Les NK150 et NK250 constituent l’entrée de gamme chez les roadsters de CFMoto. Les deux reposent sur des
cadres périmétriques. et bénéficient d’équipements de choix, à l’instar de la fourche renversée. Le style se veut
agressif et moderne, avec des lignes pointues et de belles jantes à bâtons. La modernité se retrouve aussi au niveau de l’instrumentation, entièrement électronique. Les deux modèles reçoivent des monocylindres à refroidissement liquide, délivrant respectivement 15 Ch. et 32 Ch. « Lightweight », tel est le mot d’ordre ici. 150 kg pour la NK150 et 151 kg pour la NK250. De quoi obtenir un rapport poids/puissance plutôt avantageux.

CFMoto, une marque lancée en 1989

Une des plus jeunes firmes dans l’univers des deux-roues. C’est ainsi qu’on peut qualifier CFMoto, créée en 1989. Elle est basée à Hangzhou, près de la ville de Shanghai, dans l’Est de la Chine. À l’heure actuelle, elle est présente dans plus de cent pays à travers le monde, dont Madagascar où elle est représentée par Motostore. Outre les motos, le constructeur chinois est également connu dans le milieu des quads et SSV. CFMoto a choisi comme slogan « experience more together », qu’on peut traduire par « l’expérience et le partage de la route » avec tous ceux qui roulent sur ses machines.

Papio 125 pour les amateurs de mini bike

Idéal pour les plus jeunes et la gent féminine. La mini bike Papio 125 est parfaite pour les déplacements urbains. Une sorte d’anti-scooter en quelque sorte. Vu ses dimensions réduites, sa hauteur de selle de seulement 775 mm et son poids minimaliste de 110 kg, elle est très facile à manœuvrer dans les espaces réduits. Au niveau moteur, elle est poussée par un monocylindre refroidi à air et alimenté par injection électronique, de 124,5 cm3, qui développe 10 Ch. Le réservoir de 10L offre une autonomie considérable, sachant que la consommation avoisine les 1,5L/100 km. Un vrai plus pour les va-et-vient en ville.

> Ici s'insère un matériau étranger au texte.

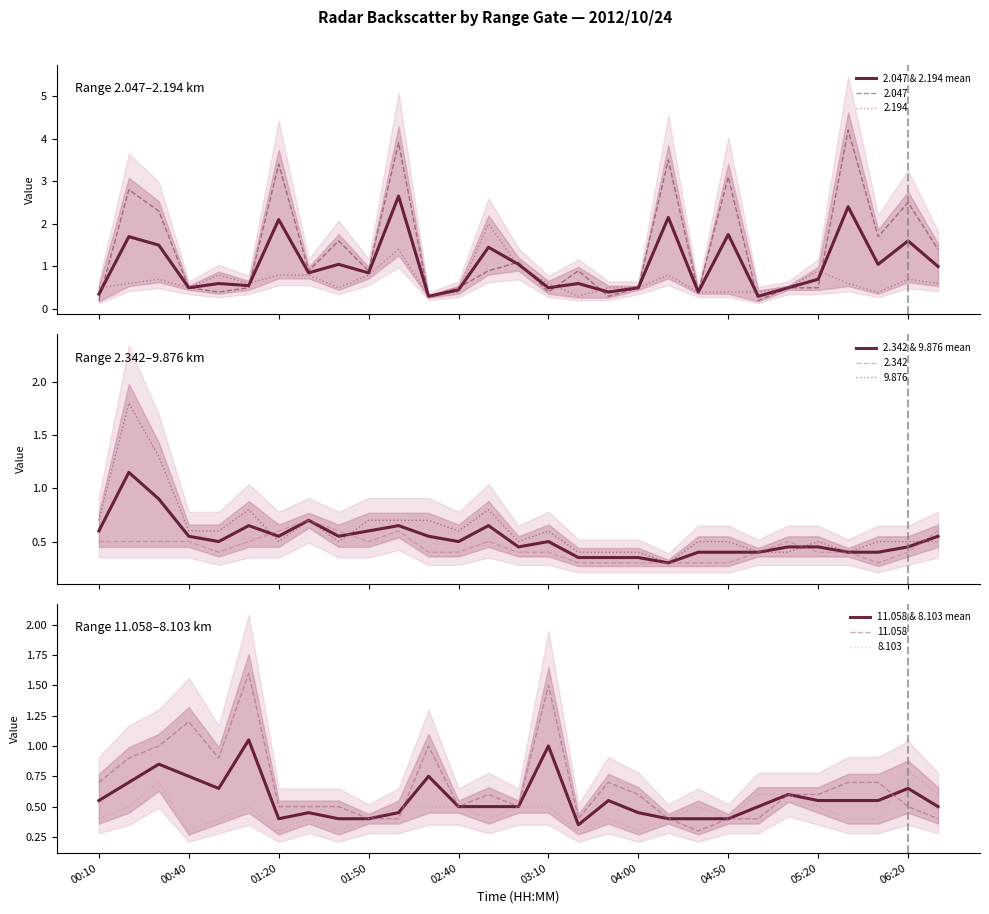

Is it true that 2.047 & 2.194 mean equals 0.3 at 23?

False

La NK400 reçoit la même partie cycle

Passer de la NK 650 à la NK 400 s’avère plutôt facile. Normal, puisque les deux modèles sont montés sur les mêmes partie-cycles. La seule différence se situe au niveau de la cylindrée. On a ici affaire à un bicylindre de 42 Ch. Pour le reste, tout est pareil, que ce soit au niveau de l’écran de bord et des commandes manuelles, de la signature lumineuse ou encore de l’assise. La NK 400 se destine aux motards à la recherche d’une cylindrée plus importante, avec plus de puissance donc, après avoir passé le premier cap des entrées de gamme. Élément important à noter sur ce modèle, l’énorme couronne arrière qu’il reçoit. De quoi lui assurer des démarrages canons et aussi de la pêche à chaque relance.